### AIM OF THE EXERCISE:
Reproduce each of the rows below verbatim, keeping every line in its original order.

### Transcribed page text:
§
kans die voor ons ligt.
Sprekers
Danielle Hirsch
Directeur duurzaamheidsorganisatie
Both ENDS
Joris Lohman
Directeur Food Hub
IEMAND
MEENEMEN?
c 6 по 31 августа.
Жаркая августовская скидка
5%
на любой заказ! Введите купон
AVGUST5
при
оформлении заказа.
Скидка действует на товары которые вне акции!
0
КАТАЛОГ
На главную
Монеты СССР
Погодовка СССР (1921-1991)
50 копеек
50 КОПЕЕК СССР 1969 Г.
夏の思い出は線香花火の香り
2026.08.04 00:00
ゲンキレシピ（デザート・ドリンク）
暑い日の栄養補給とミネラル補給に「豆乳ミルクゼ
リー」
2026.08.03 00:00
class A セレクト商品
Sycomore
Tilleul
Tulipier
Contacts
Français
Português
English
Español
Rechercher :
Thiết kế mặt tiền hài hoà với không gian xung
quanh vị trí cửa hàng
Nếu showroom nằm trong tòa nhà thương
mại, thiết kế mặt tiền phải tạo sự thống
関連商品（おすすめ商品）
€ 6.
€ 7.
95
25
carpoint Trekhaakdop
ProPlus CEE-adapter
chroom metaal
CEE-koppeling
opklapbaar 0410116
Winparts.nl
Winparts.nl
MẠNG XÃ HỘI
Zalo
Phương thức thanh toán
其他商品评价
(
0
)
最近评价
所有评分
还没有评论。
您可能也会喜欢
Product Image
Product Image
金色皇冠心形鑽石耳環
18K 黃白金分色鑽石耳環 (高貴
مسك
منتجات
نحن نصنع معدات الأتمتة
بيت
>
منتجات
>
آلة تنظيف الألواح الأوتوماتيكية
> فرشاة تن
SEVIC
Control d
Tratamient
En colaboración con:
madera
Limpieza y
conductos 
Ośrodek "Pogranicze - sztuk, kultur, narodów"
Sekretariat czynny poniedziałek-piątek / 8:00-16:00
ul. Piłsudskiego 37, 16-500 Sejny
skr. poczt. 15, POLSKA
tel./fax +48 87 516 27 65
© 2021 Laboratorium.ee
§
### RESULT OF THE EXERCISE:
kans die voor ons ligt.
Sprekers
Danielle Hirsch
Directeur duurzaamheidsorganisatie
Both ENDS
Joris Lohman
Directeur Food Hub
IEMAND
MEENEMEN?
c 6 по 31 августа.
Жаркая августовская скидка
5%
на любой заказ! Введите купон
AVGUST5
при
оформлении заказа.
Скидка действует на товары которые вне акции!
0
КАТАЛОГ
На главную
Монеты СССР
Погодовка СССР (1921-1991)
50 копеек
50 КОПЕЕК СССР 1969 Г.
夏の思い出は線香花火の香り
2026.08.04 00:00
ゲンキレシピ（デザート・ドリンク）
暑い日の栄養補給とミネラル補給に「豆乳ミルクゼ
リー」
2026.08.03 00:00
class A セレクト商品
Sycomore
Tilleul
Tulipier
Contacts
Français
Português
English
Español
Rechercher :
Thiết kế mặt tiền hài hoà với không gian xung
quanh vị trí cửa hàng
Nếu showroom nằm trong tòa nhà thương
mại, thiết kế mặt tiền phải tạo sự thống
関連商品（おすすめ商品）
€ 6.
€ 7.
95
25
carpoint Trekhaakdop
ProPlus CEE-adapter
chroom metaal
CEE-koppeling
opklapbaar 0410116
Winparts.nl
Winparts.nl
MẠNG XÃ HỘI
Zalo
Phương thức thanh toán
其他商品评价
(
0
)
最近评价
所有评分
还没有评论。
您可能也会喜欢
Product Image
Product Image
金色皇冠心形鑽石耳環
18K 黃白金分色鑽石耳環 (高貴
مسك
منتجات
نحن نصنع معدات الأتمتة
بيت
>
منتجات
>
آلة تنظيف الألواح الأوتوماتيكية
> فرشاة تن
SEVIC
Control d
Tratamient
En colaboración con:
madera
Limpieza y
conductos 
Ośrodek "Pogranicze - sztuk, kultur, narodów"
Sekretariat czynny poniedziałek-piątek / 8:00-16:00
ul. Piłsudskiego 37, 16-500 Sejny
skr. poczt. 15, POLSKA
tel./fax +48 87 516 27 65
© 2021 Laboratorium.ee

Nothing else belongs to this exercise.